START Data in this exercise
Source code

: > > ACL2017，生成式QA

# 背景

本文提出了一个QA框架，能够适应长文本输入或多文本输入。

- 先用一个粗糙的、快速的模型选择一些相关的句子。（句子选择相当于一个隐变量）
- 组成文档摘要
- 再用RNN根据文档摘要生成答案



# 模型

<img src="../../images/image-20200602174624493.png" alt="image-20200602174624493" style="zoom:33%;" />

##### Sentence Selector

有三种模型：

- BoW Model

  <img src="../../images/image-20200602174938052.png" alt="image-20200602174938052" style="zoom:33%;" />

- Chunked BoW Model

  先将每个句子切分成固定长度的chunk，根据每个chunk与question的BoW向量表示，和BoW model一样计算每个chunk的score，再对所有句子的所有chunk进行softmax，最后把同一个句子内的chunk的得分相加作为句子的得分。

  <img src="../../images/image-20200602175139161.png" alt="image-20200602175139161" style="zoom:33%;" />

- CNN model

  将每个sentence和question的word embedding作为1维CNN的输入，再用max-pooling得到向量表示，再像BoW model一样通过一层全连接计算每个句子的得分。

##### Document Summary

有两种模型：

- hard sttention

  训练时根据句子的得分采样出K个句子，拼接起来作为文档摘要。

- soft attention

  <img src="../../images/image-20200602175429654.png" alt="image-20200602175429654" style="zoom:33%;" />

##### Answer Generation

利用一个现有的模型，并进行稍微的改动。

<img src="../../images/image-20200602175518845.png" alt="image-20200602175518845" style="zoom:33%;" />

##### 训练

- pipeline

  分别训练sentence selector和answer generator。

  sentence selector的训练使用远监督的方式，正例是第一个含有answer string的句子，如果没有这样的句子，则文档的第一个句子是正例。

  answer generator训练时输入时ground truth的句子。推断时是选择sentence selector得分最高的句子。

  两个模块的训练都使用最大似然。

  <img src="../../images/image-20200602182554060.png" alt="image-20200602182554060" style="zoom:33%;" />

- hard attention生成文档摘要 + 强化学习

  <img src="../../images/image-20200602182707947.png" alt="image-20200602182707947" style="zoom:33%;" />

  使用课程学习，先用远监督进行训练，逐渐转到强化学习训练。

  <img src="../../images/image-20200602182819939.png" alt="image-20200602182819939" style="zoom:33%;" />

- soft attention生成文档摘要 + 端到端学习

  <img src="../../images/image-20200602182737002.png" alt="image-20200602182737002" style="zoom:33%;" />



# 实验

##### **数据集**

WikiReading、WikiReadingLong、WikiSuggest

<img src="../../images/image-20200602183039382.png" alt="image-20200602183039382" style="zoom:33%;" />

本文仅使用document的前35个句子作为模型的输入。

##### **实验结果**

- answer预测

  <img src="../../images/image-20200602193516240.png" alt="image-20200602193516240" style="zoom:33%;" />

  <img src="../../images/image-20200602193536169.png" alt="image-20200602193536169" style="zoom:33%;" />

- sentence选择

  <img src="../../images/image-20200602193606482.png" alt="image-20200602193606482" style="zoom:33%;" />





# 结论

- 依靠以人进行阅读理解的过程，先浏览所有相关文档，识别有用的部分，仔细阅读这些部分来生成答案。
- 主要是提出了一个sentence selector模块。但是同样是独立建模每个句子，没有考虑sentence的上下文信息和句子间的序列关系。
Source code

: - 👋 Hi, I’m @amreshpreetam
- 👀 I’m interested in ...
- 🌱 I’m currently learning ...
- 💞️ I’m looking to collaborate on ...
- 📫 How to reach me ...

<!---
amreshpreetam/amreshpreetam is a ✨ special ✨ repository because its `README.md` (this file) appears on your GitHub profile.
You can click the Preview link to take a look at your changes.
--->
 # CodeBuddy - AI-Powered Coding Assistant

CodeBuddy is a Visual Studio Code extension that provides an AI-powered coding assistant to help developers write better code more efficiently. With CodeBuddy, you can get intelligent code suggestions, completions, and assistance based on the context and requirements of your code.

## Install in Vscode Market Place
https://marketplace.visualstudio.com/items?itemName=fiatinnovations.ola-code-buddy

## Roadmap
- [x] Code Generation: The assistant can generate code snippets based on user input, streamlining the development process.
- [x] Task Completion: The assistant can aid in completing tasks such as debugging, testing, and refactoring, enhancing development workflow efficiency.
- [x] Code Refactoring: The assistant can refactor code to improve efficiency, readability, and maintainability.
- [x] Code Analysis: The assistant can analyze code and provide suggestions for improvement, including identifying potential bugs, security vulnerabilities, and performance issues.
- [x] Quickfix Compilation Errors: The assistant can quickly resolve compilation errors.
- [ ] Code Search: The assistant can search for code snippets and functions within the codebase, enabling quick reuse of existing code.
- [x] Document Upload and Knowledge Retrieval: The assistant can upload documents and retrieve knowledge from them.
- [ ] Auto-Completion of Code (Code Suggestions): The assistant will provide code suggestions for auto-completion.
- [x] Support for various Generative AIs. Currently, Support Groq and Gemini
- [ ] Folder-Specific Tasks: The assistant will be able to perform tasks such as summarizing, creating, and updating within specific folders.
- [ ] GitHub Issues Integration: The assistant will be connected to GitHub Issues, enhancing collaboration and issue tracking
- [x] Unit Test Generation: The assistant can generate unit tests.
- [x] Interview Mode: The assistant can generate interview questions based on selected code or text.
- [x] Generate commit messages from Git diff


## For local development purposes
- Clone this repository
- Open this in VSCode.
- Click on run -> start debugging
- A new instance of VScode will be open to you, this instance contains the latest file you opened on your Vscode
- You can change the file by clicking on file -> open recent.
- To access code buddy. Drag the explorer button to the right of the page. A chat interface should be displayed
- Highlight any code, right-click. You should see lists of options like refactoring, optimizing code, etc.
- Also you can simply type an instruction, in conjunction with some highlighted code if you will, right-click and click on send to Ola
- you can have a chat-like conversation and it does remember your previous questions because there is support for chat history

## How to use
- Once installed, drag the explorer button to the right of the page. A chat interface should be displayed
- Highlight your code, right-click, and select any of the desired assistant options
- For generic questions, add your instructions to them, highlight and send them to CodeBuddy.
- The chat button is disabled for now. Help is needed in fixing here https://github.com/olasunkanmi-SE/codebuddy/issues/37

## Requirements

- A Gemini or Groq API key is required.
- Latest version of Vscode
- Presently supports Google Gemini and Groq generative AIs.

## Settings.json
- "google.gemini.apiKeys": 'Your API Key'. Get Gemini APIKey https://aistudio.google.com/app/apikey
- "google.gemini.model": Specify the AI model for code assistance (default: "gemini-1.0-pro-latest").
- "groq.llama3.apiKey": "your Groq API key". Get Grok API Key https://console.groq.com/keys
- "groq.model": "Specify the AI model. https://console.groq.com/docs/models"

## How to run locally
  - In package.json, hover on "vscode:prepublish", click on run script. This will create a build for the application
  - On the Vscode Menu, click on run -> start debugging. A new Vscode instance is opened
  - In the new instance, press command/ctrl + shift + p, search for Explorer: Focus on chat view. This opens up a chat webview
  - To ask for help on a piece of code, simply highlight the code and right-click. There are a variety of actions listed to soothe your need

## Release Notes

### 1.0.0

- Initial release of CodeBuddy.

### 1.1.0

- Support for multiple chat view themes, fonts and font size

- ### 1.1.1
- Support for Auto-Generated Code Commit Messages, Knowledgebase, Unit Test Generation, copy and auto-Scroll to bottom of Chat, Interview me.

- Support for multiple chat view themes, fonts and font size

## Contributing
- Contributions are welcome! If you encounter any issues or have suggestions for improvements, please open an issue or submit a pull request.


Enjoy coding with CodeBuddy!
END Data in this exercise
Problem description: Repeat each record word for word. Do not leave any out.

Output of the exercise:
Source code

: > > ACL2017，生成式QA

# 背景

本文提出了一个QA框架，能够适应长文本输入或多文本输入。

- 先用一个粗糙的、快速的模型选择一些相关的句子。（句子选择相当于一个隐变量）
- 组成文档摘要
- 再用RNN根据文档摘要生成答案



# 模型

<img src="../../images/image-20200602174624493.png" alt="image-20200602174624493" style="zoom:33%;" />

##### Sentence Selector

有三种模型：

- BoW Model

  <img src="../../images/image-20200602174938052.png" alt="image-20200602174938052" style="zoom:33%;" />

- Chunked BoW Model

  先将每个句子切分成固定长度的chunk，根据每个chunk与question的BoW向量表示，和BoW model一样计算每个chunk的score，再对所有句子的所有chunk进行softmax，最后把同一个句子内的chunk的得分相加作为句子的得分。

  <img src="../../images/image-20200602175139161.png" alt="image-20200602175139161" style="zoom:33%;" />

- CNN model

  将每个sentence和question的word embedding作为1维CNN的输入，再用max-pooling得到向量表示，再像BoW model一样通过一层全连接计算每个句子的得分。

##### Document Summary

有两种模型：

- hard sttention

  训练时根据句子的得分采样出K个句子，拼接起来作为文档摘要。

- soft attention

  <img src="../../images/image-20200602175429654.png" alt="image-20200602175429654" style="zoom:33%;" />

##### Answer Generation

利用一个现有的模型，并进行稍微的改动。

<img src="../../images/image-20200602175518845.png" alt="image-20200602175518845" style="zoom:33%;" />

##### 训练

- pipeline

  分别训练sentence selector和answer generator。

  sentence selector的训练使用远监督的方式，正例是第一个含有answer string的句子，如果没有这样的句子，则文档的第一个句子是正例。

  answer generator训练时输入时ground truth的句子。推断时是选择sentence selector得分最高的句子。

  两个模块的训练都使用最大似然。

  <img src="../../images/image-20200602182554060.png" alt="image-20200602182554060" style="zoom:33%;" />

- hard attention生成文档摘要 + 强化学习

  <img src="../../images/image-20200602182707947.png" alt="image-20200602182707947" style="zoom:33%;" />

  使用课程学习，先用远监督进行训练，逐渐转到强化学习训练。

  <img src="../../images/image-20200602182819939.png" alt="image-20200602182819939" style="zoom:33%;" />

- soft attention生成文档摘要 + 端到端学习

  <img src="../../images/image-20200602182737002.png" alt="image-20200602182737002" style="zoom:33%;" />



# 实验

##### **数据集**

WikiReading、WikiReadingLong、WikiSuggest

<img src="../../images/image-20200602183039382.png" alt="image-20200602183039382" style="zoom:33%;" />

本文仅使用document的前35个句子作为模型的输入。

##### **实验结果**

- answer预测

  <img src="../../images/image-20200602193516240.png" alt="image-20200602193516240" style="zoom:33%;" />

  <img src="../../images/image-20200602193536169.png" alt="image-20200602193536169" style="zoom:33%;" />

- sentence选择

  <img src="../../images/image-20200602193606482.png" alt="image-20200602193606482" style="zoom:33%;" />





# 结论

- 依靠以人进行阅读理解的过程，先浏览所有相关文档，识别有用的部分，仔细阅读这些部分来生成答案。
- 主要是提出了一个sentence selector模块。但是同样是独立建模每个句子，没有考虑sentence的上下文信息和句子间的序列关系。
Source code

: - 👋 Hi, I’m @amreshpreetam
- 👀 I’m interested in ...
- 🌱 I’m currently learning ...
- 💞️ I’m looking to collaborate on ...
- 📫 How to reach me ...

<!---
amreshpreetam/amreshpreetam is a ✨ special ✨ repository because its `README.md` (this file) appears on your GitHub profile.
You can click the Preview link to take a look at your changes.
--->
 # CodeBuddy - AI-Powered Coding Assistant

CodeBuddy is a Visual Studio Code extension that provides an AI-powered coding assistant to help developers write better code more efficiently. With CodeBuddy, you can get intelligent code suggestions, completions, and assistance based on the context and requirements of your code.

## Install in Vscode Market Place
https://marketplace.visualstudio.com/items?itemName=fiatinnovations.ola-code-buddy

## Roadmap
- [x] Code Generation: The assistant can generate code snippets based on user input, streamlining the development process.
- [x] Task Completion: The assistant can aid in completing tasks such as debugging, testing, and refactoring, enhancing development workflow efficiency.
- [x] Code Refactoring: The assistant can refactor code to improve efficiency, readability, and maintainability.
- [x] Code Analysis: The assistant can analyze code and provide suggestions for improvement, including identifying potential bugs, security vulnerabilities, and performance issues.
- [x] Quickfix Compilation Errors: The assistant can quickly resolve compilation errors.
- [ ] Code Search: The assistant can search for code snippets and functions within the codebase, enabling quick reuse of existing code.
- [x] Document Upload and Knowledge Retrieval: The assistant can upload documents and retrieve knowledge from them.
- [ ] Auto-Completion of Code (Code Suggestions): The assistant will provide code suggestions for auto-completion.
- [x] Support for various Generative AIs. Currently, Support Groq and Gemini
- [ ] Folder-Specific Tasks: The assistant will be able to perform tasks such as summarizing, creating, and updating within specific folders.
- [ ] GitHub Issues Integration: The assistant will be connected to GitHub Issues, enhancing collaboration and issue tracking
- [x] Unit Test Generation: The assistant can generate unit tests.
- [x] Interview Mode: The assistant can generate interview questions based on selected code or text.
- [x] Generate commit messages from Git diff


## For local development purposes
- Clone this repository
- Open this in VSCode.
- Click on run -> start debugging
- A new instance of VScode will be open to you, this instance contains the latest file you opened on your Vscode
- You can change the file by clicking on file -> open recent.
- To access code buddy. Drag the explorer button to the right of the page. A chat interface should be displayed
- Highlight any code, right-click. You should see lists of options like refactoring, optimizing code, etc.
- Also you can simply type an instruction, in conjunction with some highlighted code if you will, right-click and click on send to Ola
- you can have a chat-like conversation and it does remember your previous questions because there is support for chat history

## How to use
- Once installed, drag the explorer button to the right of the page. A chat interface should be displayed
- Highlight your code, right-click, and select any of the desired assistant options
- For generic questions, add your instructions to them, highlight and send them to CodeBuddy.
- The chat button is disabled for now. Help is needed in fixing here https://github.com/olasunkanmi-SE/codebuddy/issues/37

## Requirements

- A Gemini or Groq API key is required.
- Latest version of Vscode
- Presently supports Google Gemini and Groq generative AIs.

## Settings.json
- "google.gemini.apiKeys": 'Your API Key'. Get Gemini APIKey https://aistudio.google.com/app/apikey
- "google.gemini.model": Specify the AI model for code assistance (default: "gemini-1.0-pro-latest").
- "groq.llama3.apiKey": "your Groq API key". Get Grok API Key https://console.groq.com/keys
- "groq.model": "Specify the AI model. https://console.groq.com/docs/models"

## How to run locally
  - In package.json, hover on "vscode:prepublish", click on run script. This will create a build for the application
  - On the Vscode Menu, click on run -> start debugging. A new Vscode instance is opened
  - In the new instance, press command/ctrl + shift + p, search for Explorer: Focus on chat view. This opens up a chat webview
  - To ask for help on a piece of code, simply highlight the code and right-click. There are a variety of actions listed to soothe your need

## Release Notes

### 1.0.0

- Initial release of CodeBuddy.

### 1.1.0

- Support for multiple chat view themes, fonts and font size

- ### 1.1.1
- Support for Auto-Generated Code Commit Messages, Knowledgebase, Unit Test Generation, copy and auto-Scroll to bottom of Chat, Interview me.

- Support for multiple chat view themes, fonts and font size

## Contributing
- Contributions are welcome! If you encounter any issues or have suggestions for improvements, please open an issue or submit a pull request.


Enjoy coding with CodeBuddy!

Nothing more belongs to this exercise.